### AUFGABENSTELLUNG
Stelle die Zeilen der Daten von der Zeile mit „- Semantic HTML5 markup“ bis zum Ende der Daten, beide Enden eingeschlossen, als JSON-Liste von Zeichenketten dar. Jede Zeile ergibt eine Zeichenkette, Leerzeilen entfallen.

### DATENSÄTZE

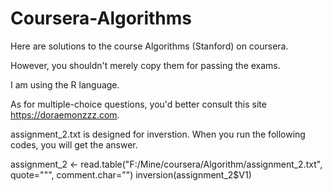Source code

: # Coursera-Algorithms
Here are solutions to the course Algorithms (Stanford) on coursera.

However, you shouldn't merely copy them for passing the exams.

I am using the R language.

As for multiple-choice questions, you'd better consult this site https://doraemonzzz.com.

assignment_2.txt is designed for inverstion. When you run the following codes, you will get the answer.

assignment_2 <- read.table("F:/Mine/coursera/Algorithm/assignment_2.txt", quote="\"", comment.char="")
inversion(assignment_2$V1)
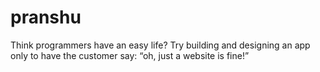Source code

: # pranshu
Think programmers have an easy life? Try building and designing an app only to have the customer say: “oh, just a website is fine!”
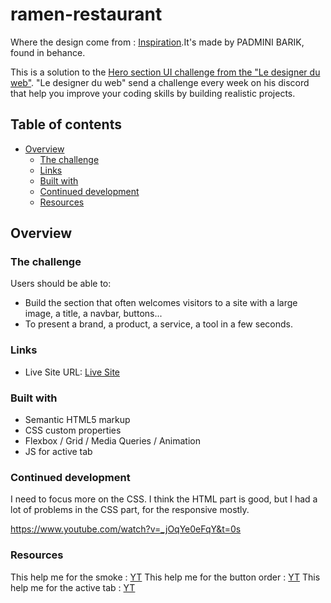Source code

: # ramen-restaurant

Where the design come from : [Inspiration](https://www.behance.net/gallery/119709339/RAMEN-RESTURANT-LANDING-PAGE-DESIGN).It's made by PADMINI BARIK, found in behance.


This is a solution to the [Hero section UI challenge from the "Le designer du web"](https://www.youtube.com/channel/UCMFbNXUkjSUJ6WC20tGTzJg). "Le designer du web" send a challenge every week on his discord that help you improve your coding skills by building realistic projects. 

## Table of contents

- [Overview](#overview)
  - [The challenge](#the-challenge)
  - [Links](#links)
  - [Built with](#built-with)
  - [Continued development](#continued-development)
  - [Resources](#resources)


## Overview

### The challenge

Users should be able to:

- Build the section that often welcomes visitors to a site with a large image, a title, a navbar, buttons...
- To present a brand, a product, a service, a tool in a few seconds.


### Links

- Live Site URL: [Live Site](https://kazalaa.github.io/ramen-restaurant/)


### Built with

- Semantic HTML5 markup
- CSS custom properties
- Flexbox / Grid / Media Queries / Animation
- JS for active tab


### Continued development

I need to focus more on the CSS. I think the HTML part is good, but I had a lot of problems in the CSS part, for the responsive mostly.

https://www.youtube.com/watch?v=_jOqYe0eFqY&t=0s

### Resources

This help me for the smoke : [YT](https://www.youtube.com/watch?v=_jOqYe0eFqY&t=0s)
This help me for the button order : [YT](https://www.youtube.com/watch?v=C5zlttsDOFM&t=241s)
This help me for the active tab : [YT](https://www.youtube.com/watch?v=BI3kNsTruWo)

### ERGEBNIS
[
  "- Semantic HTML5 markup",
  "- CSS custom properties",
  "- Flexbox / Grid / Media Queries / Animation",
  "- JS for active tab",
  "### Continued development",
  "I need to focus more on the CSS. I think the HTML part is good, but I had a lot of problems in the CSS part, for the responsive mostly.",
  "https://www.youtube.com/watch?v=_jOqYe0eFqY&t=0s",
  "### Resources",
  "This help me for the smoke : [YT](https://www.youtube.com/watch?v=_jOqYe0eFqY&t=0s)",
  "This help me for the button order : [YT](https://www.youtube.com/watch?v=C5zlttsDOFM&t=241s)",
  "This help me for the active tab : [YT](https://www.youtube.com/watch?v=BI3kNsTruWo)"
]